Wednesday, January 18, 2012

Incremental Load using Qlikview Components

Qlikview Components (Qvc)  is a script library that simplifies and improves the quality of Qlikview scripting. You can read an introduction to Qvc here.

Today I'll show you how to do Incremental Load (IL) using Qvc. Incremental Load means extracting only the latest changes from a database table and merging those changes with a master QVD file. Writing your own IL script can be rather tedious and frequently involves copy/paste operations followed by forgetful edit errors. Qvc can make it much easier.

Incremental Load is not necessary for every table. We typically use IL for large source tables. IL can reduce the elapsed reload time and impact on the database system by loading only new or updated rows.

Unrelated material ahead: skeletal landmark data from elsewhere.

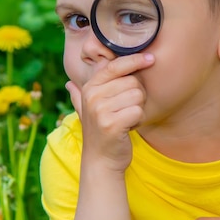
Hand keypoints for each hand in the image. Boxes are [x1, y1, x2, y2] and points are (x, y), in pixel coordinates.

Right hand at [67, 53, 154, 172]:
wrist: (100, 161)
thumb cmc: (100, 132)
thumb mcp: (87, 110)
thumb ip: (80, 94)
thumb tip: (69, 83)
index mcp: (90, 87)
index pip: (115, 66)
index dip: (135, 60)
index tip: (150, 58)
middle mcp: (93, 96)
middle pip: (132, 81)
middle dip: (137, 95)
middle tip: (127, 109)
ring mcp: (100, 110)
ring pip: (138, 95)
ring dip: (138, 109)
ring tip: (126, 118)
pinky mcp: (112, 124)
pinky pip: (138, 111)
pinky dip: (139, 120)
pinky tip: (129, 127)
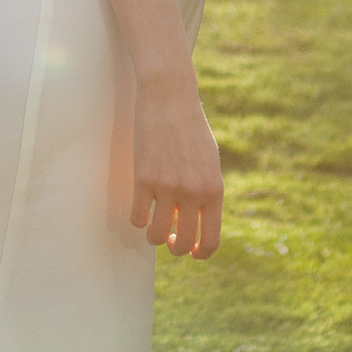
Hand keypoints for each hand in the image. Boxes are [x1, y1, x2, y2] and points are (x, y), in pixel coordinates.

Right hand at [130, 66, 222, 259]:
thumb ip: (207, 193)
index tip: (191, 252)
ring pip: (156, 236)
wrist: (170, 97)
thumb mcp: (209, 163)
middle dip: (174, 248)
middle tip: (169, 237)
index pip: (211, 240)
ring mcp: (168, 186)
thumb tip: (199, 223)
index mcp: (214, 190)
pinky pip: (137, 217)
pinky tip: (140, 207)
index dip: (200, 253)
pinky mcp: (143, 178)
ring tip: (153, 225)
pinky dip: (137, 219)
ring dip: (153, 237)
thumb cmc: (191, 129)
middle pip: (182, 245)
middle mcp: (193, 192)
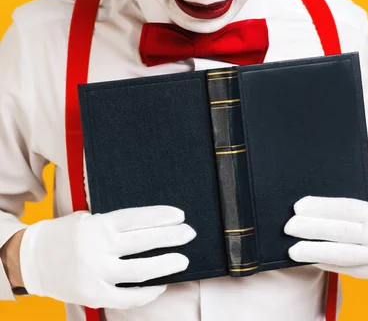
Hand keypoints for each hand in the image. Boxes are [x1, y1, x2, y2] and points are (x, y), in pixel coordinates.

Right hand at [19, 205, 195, 307]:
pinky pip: (126, 297)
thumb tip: (150, 228)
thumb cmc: (66, 235)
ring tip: (182, 259)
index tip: (180, 215)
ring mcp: (96, 273)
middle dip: (170, 237)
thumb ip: (113, 225)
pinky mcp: (92, 294)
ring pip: (139, 270)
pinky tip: (160, 285)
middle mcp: (98, 247)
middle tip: (189, 233)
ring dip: (164, 264)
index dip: (160, 216)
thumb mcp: (87, 220)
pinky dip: (145, 293)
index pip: (136, 218)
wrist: (32, 259)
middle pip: (143, 241)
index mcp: (98, 224)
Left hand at [284, 189, 367, 282]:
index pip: (344, 209)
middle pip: (339, 232)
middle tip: (288, 226)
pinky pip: (348, 270)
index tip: (299, 205)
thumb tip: (350, 196)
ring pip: (342, 255)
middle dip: (311, 229)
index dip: (320, 206)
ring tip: (292, 250)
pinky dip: (328, 265)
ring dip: (315, 252)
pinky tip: (311, 260)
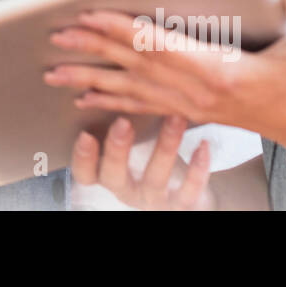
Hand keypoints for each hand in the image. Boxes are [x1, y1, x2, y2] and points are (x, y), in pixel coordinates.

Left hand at [46, 0, 285, 157]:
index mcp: (219, 72)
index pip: (157, 45)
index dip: (119, 29)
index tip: (87, 15)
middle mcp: (197, 92)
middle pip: (133, 66)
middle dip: (91, 49)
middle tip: (55, 36)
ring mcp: (192, 105)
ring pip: (131, 90)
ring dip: (90, 79)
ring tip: (54, 74)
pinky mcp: (192, 111)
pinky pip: (142, 106)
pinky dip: (111, 100)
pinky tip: (87, 98)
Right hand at [71, 115, 213, 209]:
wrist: (185, 194)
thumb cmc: (149, 159)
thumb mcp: (129, 145)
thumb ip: (118, 122)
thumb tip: (101, 82)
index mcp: (109, 175)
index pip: (86, 173)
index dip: (83, 158)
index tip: (85, 134)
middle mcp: (128, 190)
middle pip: (113, 176)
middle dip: (117, 150)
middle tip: (123, 123)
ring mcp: (154, 200)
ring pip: (154, 179)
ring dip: (165, 146)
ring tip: (175, 118)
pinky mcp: (182, 204)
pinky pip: (189, 191)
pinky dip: (197, 169)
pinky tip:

To utilize Incremental Load a source table must have both of the following attributes:
  • A unique identifier -- a Primary Key -- for each row. 
  • A "Modification"  column that identifies when a row was added or updated. The column type may be a Date, Datetime or ascending Revision number.
The classic IL logic is this:
  1. Determine the "Last reload Time". The most robust technique is to extract the max value for the "Modification" column from the Master QVD.
  2. Select rows from the database table where "Modification" is greater than "Last Reload Time".
  3. Add and update rows in the Master QVD, based on primary key.
Here is the complete Incremental Load script using Qvc.

// Include Qvc code
$(Include=..\qvc_runtime\qvc.qvs)


// Calling parameters are QVTablename, UpdateColumn, PrimaryKey.
CALL Qvc.IncrementalSetup ('Rates', 'LastUpdate', 'RateId');  


// v.Tablename is set by IncrementalSetup
[$(Qvc.Loader.v.Tablename)]: 
// Whatever LOAD and SELECT goes here
SQL SELECT * FROM dbo.RateTable
// v.IncrementalExpression is set by IncrementalSetup
WHERE $(Qvc.Loader.v.IncrementalExpression) ;


// Update the QVD with the changed rows
CALL Qvc.IncrementalStore

That's it.

You'll also get useful log messages telling you what was done.

00002 1/17/2012 1:23:46 PM; QVD\Rates.qvd exists, rows=31
00003 1/17/2012 1:23:46 PM; Loading rows where LastUpdate >=''01/14/2011''
00004 1/17/2012 1:23:46 PM; Rates loaded, rows=1
00005 1/17/2012 1:23:46 PM; QVD\Rates.qvd updated, rows=31


Review the Qvc Documentation for explanation of parameters and configuration variables. The documentation also contains a working example.

6 comments:

Gumster said...

Haven't had time to try this out yet but I will!
Great post and thanks for the work with QV components, I will try and use it in my next project and see if it can help me to standardize development.

Usemeplz said...

Ohh, it's so hard for me to understand as I'm just beginner. But in general as I understand there's nothing difficult for profies?

quiquehm said...

I am trying to setup an incremental load to build a QVD, but my scenario is a bit different. I have multiple excel sheets being stored in a folder ( these are periodic extractions from the same source system, so same fields everytime ). There is not any datestamp column on these files, and the way I manually create a datestamp column is by using part of the file names in the Qview script. So every file stored I name it like : yyyymmdd-abc.xls ( being yyyymmdd the date when I get the extract and store it in the folder ).Then using a "for each a in" ..function I load these files in sequence adding a datestamp field like $(a) as DateStamp. Then all is stored in a QVD file. What I need to accomplish is everytime I do a data reload I need to avoid loading all the xls files again ( and building the whole QVD again )wasting time. I would need the script to only load the newer xls files stored in the folder. Any ideas on how to set it up ?
Thanks a lot

Anonymous said...

Rob- does it take care about deleted rows ??

Rob Wunderlich said...

Yes, the current version provides for handling deleted rows.
Rob

Anonymous said...

Hi, it's possible to store each qvd separately ?
I mean, I need to store each qvd by week..

is it possible ? if yes, how can I do ?